When Paul H-O, a celebrated figure of the 1990s New York art scene with his popular public access TV show “Gallery Beat,” got the chance to interview internationally renowned, press-shy photographer Cindy Sherman, he had little idea that their growing romantic relationship would ultimately lead to a feature documentary. Fifteen years-in-the-making, Guest of Cindy Sherman, which Paul H-O co-directed with celebrated documentary editor Tom Donahue (Keep The River On Your Right: A Modern Cannibal Tale, Naked States), is a piercing look into the New York art scene as well as a fascinating exploration of the nature of celebrity.

Featuring interviews with John Waters, Danny DeVito and other notable celebrities in the art and entertainment world, Guest of Cindy Sherman is sure to entertain both art fans and documentary lovers. Just before the movie’s release on March 27, 2009 in New York and Santa Fe, MM spoke with co-directors Paul H-O and Tom Donahue about their much buzzed-about collaboration.

Kyle Rupprecht (MM): Paul, what compelled you to make a documentary about your relationship with enigmatic artist Cindy Sherman? What makes her such a fascinating figure of the art world?

Paul H-O (PH): It just so happened that I was in a relationship with Cindy at the time—and the event (or incident) that compelled me to pen the story, Guest of Cindy Sherman, was a real dinner party I had attended with Cindy at the time. We’d been together for a few years and I knew the people who’d done the party and they sat me at the place that named the film (and I had a slight identity implosion).

Cindy is fascinating figure in the art world because she is so well-known and influential, yet famously press shy. Not only are she and the Metro gallery tight-lipped about Cindy, not even her assistants had seen her work in the studio. That makes her a very desirable subject for the press. (Think Tom Pynchon or J.D. Salinger.)

MM: Tom, at what point did you become involved as co-director of the movie?

Tom Donahue (TD): In late 2003, I got a call from Spencer Tunick (the subject of two docs that I edited: Naked States and Naked World). Spencer told me about “this guy, Paul H-O, who is sitting on some amazing footage.” He thought that if Paul and I teamed up, maybe we could figure a way to do something with it.

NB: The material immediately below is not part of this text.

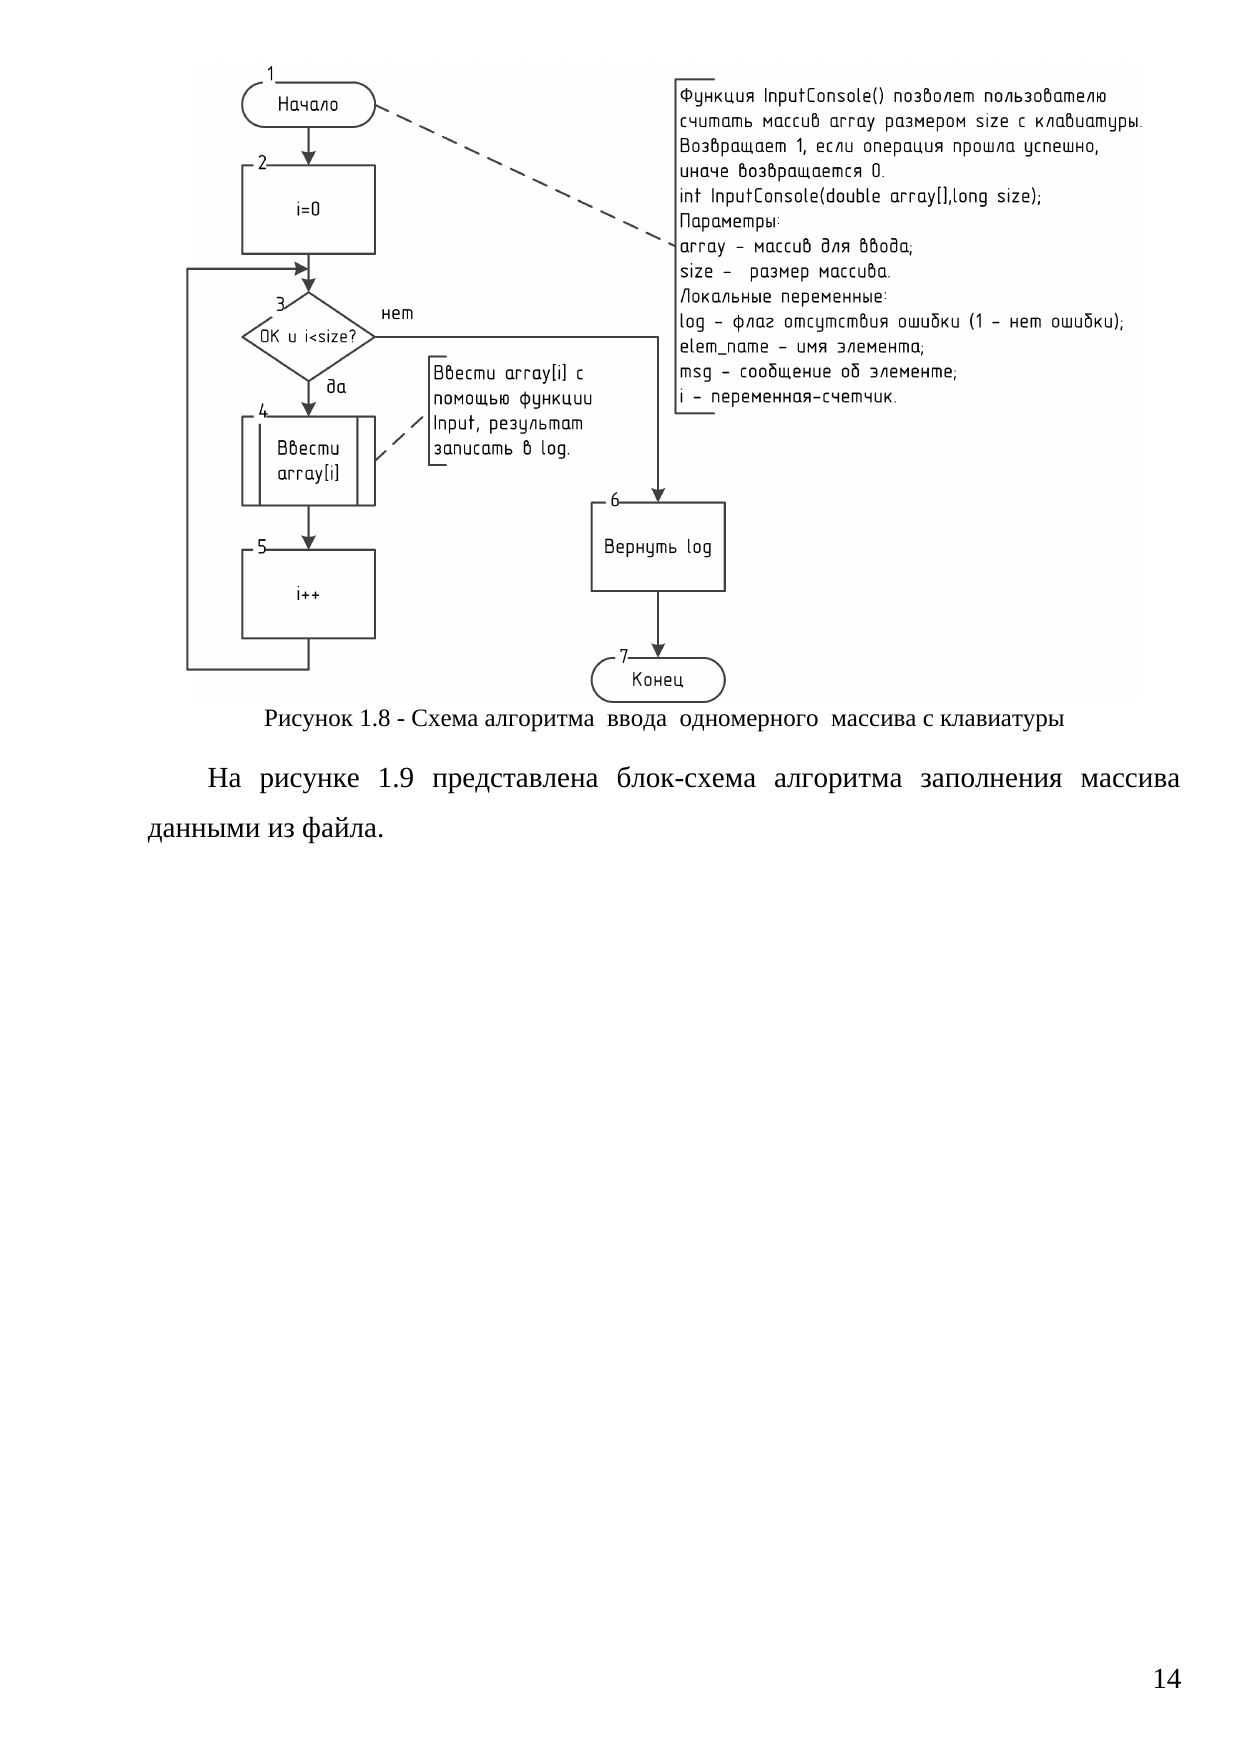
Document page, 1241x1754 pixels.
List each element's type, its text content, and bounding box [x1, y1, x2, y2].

text Рисунок 1.8 - Схема алгоритма ввода одномерного массива с клавиатуры [148, 703, 1181, 732]
text На рисунке 1.9 представлена блок-схема алгоритма заполнения массива данными из файла. [148, 760, 1181, 844]
picture [186, 59, 1143, 703]
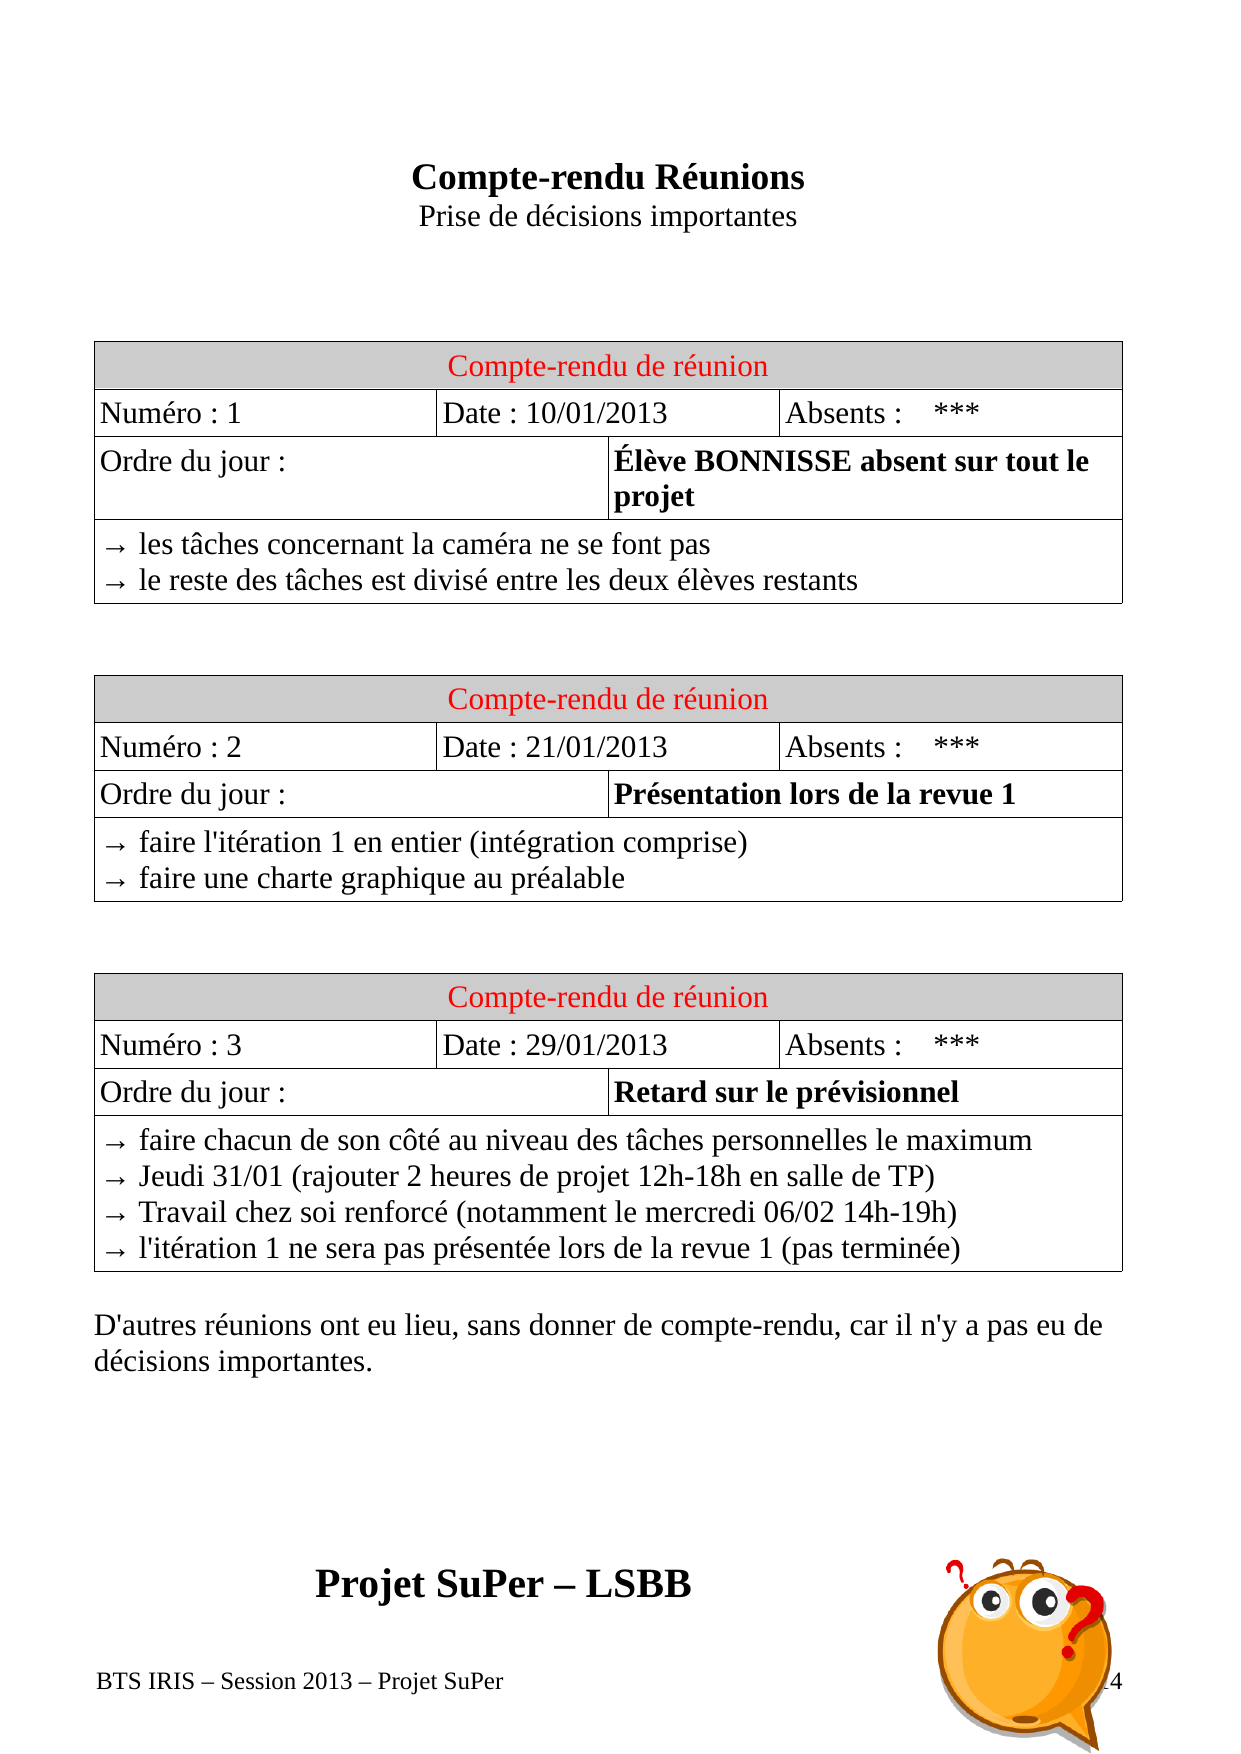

So about a week later, we met. I screened highlights from the “Gallery Beat” archive and, of course, Paul’s interview material with Cindy and saw that there was something there. So it wasn’t long after that we decided to team up as co-directors and try to see if we could make something together.

The problem was that even though the material had a lot of possibilities, it wasn’t enough material to make a doc out of. There was an incredible first act (zany art world/boy meets girl) but that was it. About a month later, Paul had something happen to him that sent him into a psychological tailspin. And from that, we found our story’s center (and the title of the film). We built on it from there, conducting about 70 interviews and continuing to follow the events in the relationship and the art world over the next four years. We were working toward a finished product having no idea how it was going to end.

MM: You’ve worked as editor for over 10 years on many acclaimed documentaries. Did you find the transition from editor to director to be a difficult one?

TD: No, it’s not difficult. Having a comprehensive understanding about how a story is constructed is essential to the skill of directing. And that’s what you learn as an editor. Having been an editor for so many years, I was acutely aware of the material I needed to get in order to properly tell the story. Though, of course, like most docs (no matter how well directed), so much of it was still created in the editing room.

MM: Guest of Cindy Sherman revolves around the New York art world of the 1980s and ’90s. How do you feel the art community has changed since then?

PH: I was an artist until 1993, when I decided to quit being an artist. I said, ‘I am no longer an artist’ and the feeling was liberating. Of course I had discovered that cable TV enabled me to transfer that energy into a show I called “Gallery Beat.” I knew right away I wanted to do a humorous travelogue into the belly of the beast: NY’s gallery jungle.

The art community has changed more than once since I began reporting on it. In the ’80s it was East Village and art, performance and music all mixed up in a series of funky venues. In the ’90s the art scene moved to SoHo and the galleries were more upscale, but reflected the loft life artists created there. By the end of the ’90s the entire gallery system had up and moved itself into an artist-free zone in West Chelsea. It became larger, whiter and the austere shopping mall it is now that is only superseded by the major modern art fair—the ultimate superstore of art object knickknacks for rich people.

MM: What were some of the hardships along the way?

TD: I would say the breakup of the relationship threw the biggest wrench into the works. Though it also gave us our ending.

MM: What’s the best piece of advice you can offer aspiring documentarians?

TD: Find a great subject you can get access to and go for it. Don’t stop until you have the story, however long it takes. And get a great editor.